Au centre héliomarin, un chef de service, qui choisit de s’exprimer sous le sceau de l’anonymat, regrette cependant qu’un tel procès ne puisse avoir lieu, qui «aurait permis de mettre en lumière les conditions exactes dans lesquelles les personnes mises en cause ont agi, moins isolément qu’on l’a dit. En l’absence de procès public, la chape de silence continuera de peser sur toute cette affaire, et nous resterons frustrés et ignorants de la vérité sur le mécanisme caché des événements».
Pour Vincent Lena, président de l’association Faut qu’on s’active, qui milite en faveur d’une loi Vincent Humbert pour permettre de donner une « aide active à mourir», ce réquisitoire est «à double tranchant: c’est une victoire, mais, en même temps, c’est le signe que la justice et le pouvoir ne sont pas prêts à aborder les choses au grand jour, donc, c’est en même temps une grande déception».
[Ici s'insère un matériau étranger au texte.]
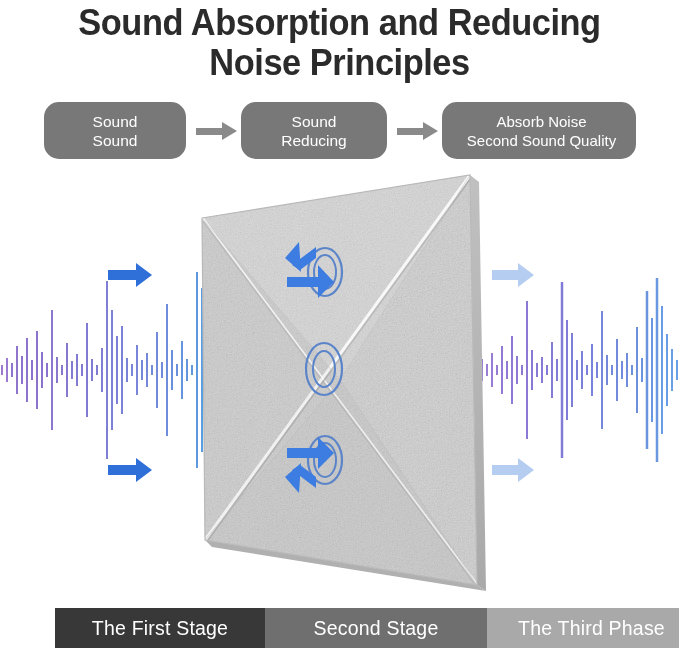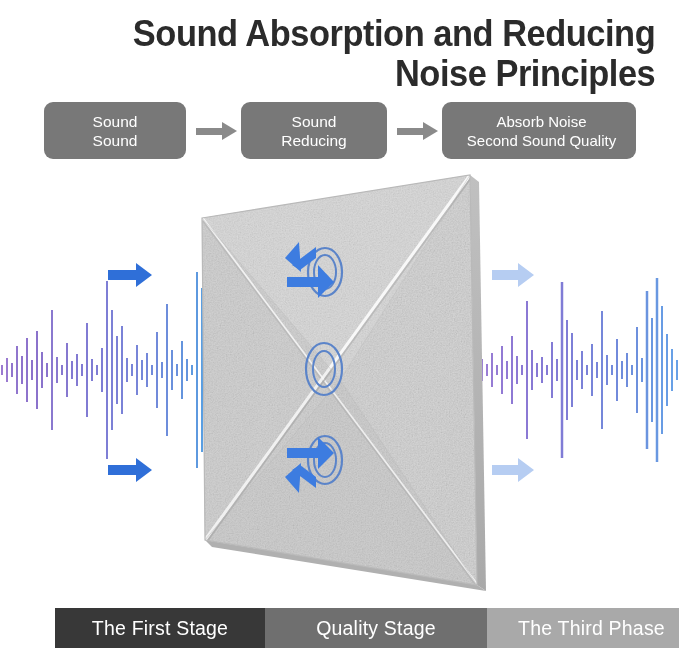"Sound Absorption and Reducing" #title-block { text-align: right -> center; top: 11px -> 0 }
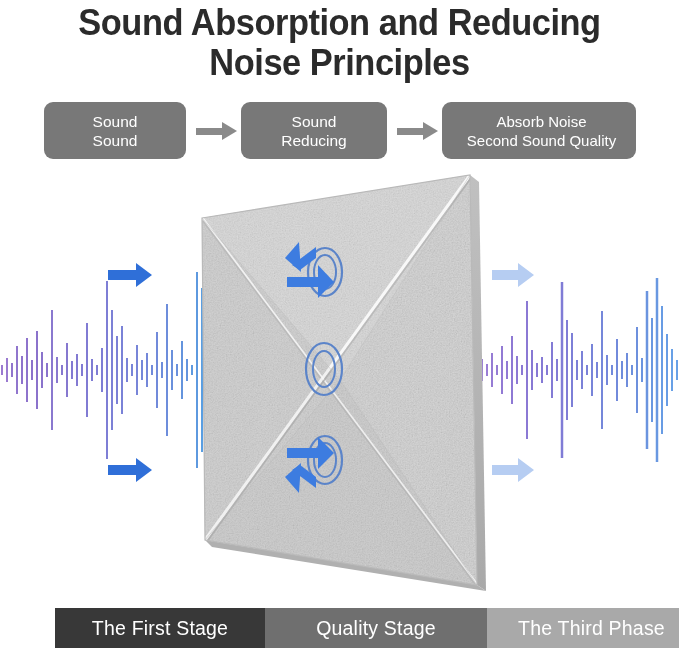"Sound" .flow-box { border-radius: 9px -> 15px }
Toutes ces conjectures autour de l’épilogue judiciaire de l’affaire n’empêchent pas le Dr Chaussoy de savourer l’instant et la situation, après le temps des affres. «J’ai mis le champagne au frais, annonce-t-il, mais j’attends que soit rendue publique l’ordonnance de non-lieu de la juge d’instruction, Anne Morvant, avant de le déboucher. » Le réanimateur ne cache pas que, quoi qu’il arrive, il restera «marqué à vie» par cette affaire. A nouveau, il dénonce «ceux qui voudraient faire supporter aux seuls médecins le choix de mourir qui concerne tout individu. C’est une liberté qui appartient à Dieu ou à chacun, selon ses convictions personnelles, et c’est au citoyen d’en fixer l’exercice, non aux médecins. Tout le monde naturellement souhaite pouvoir mourir dans la dignité. Notre rôle, à nous médecins, très humblement, c’est de respecter cette ultime dignité en nous abstenant d’un acharnement thérapeutique qui serait déraisonnable».
Pour sa part, le réanimateur du centre héliomarin ne regrettera donc pas l’absence d’un procès, convaincu qu’il est qu’ «un palais de justice n’est pas le cadre le plus approprié pourun débat sur la fin de vie».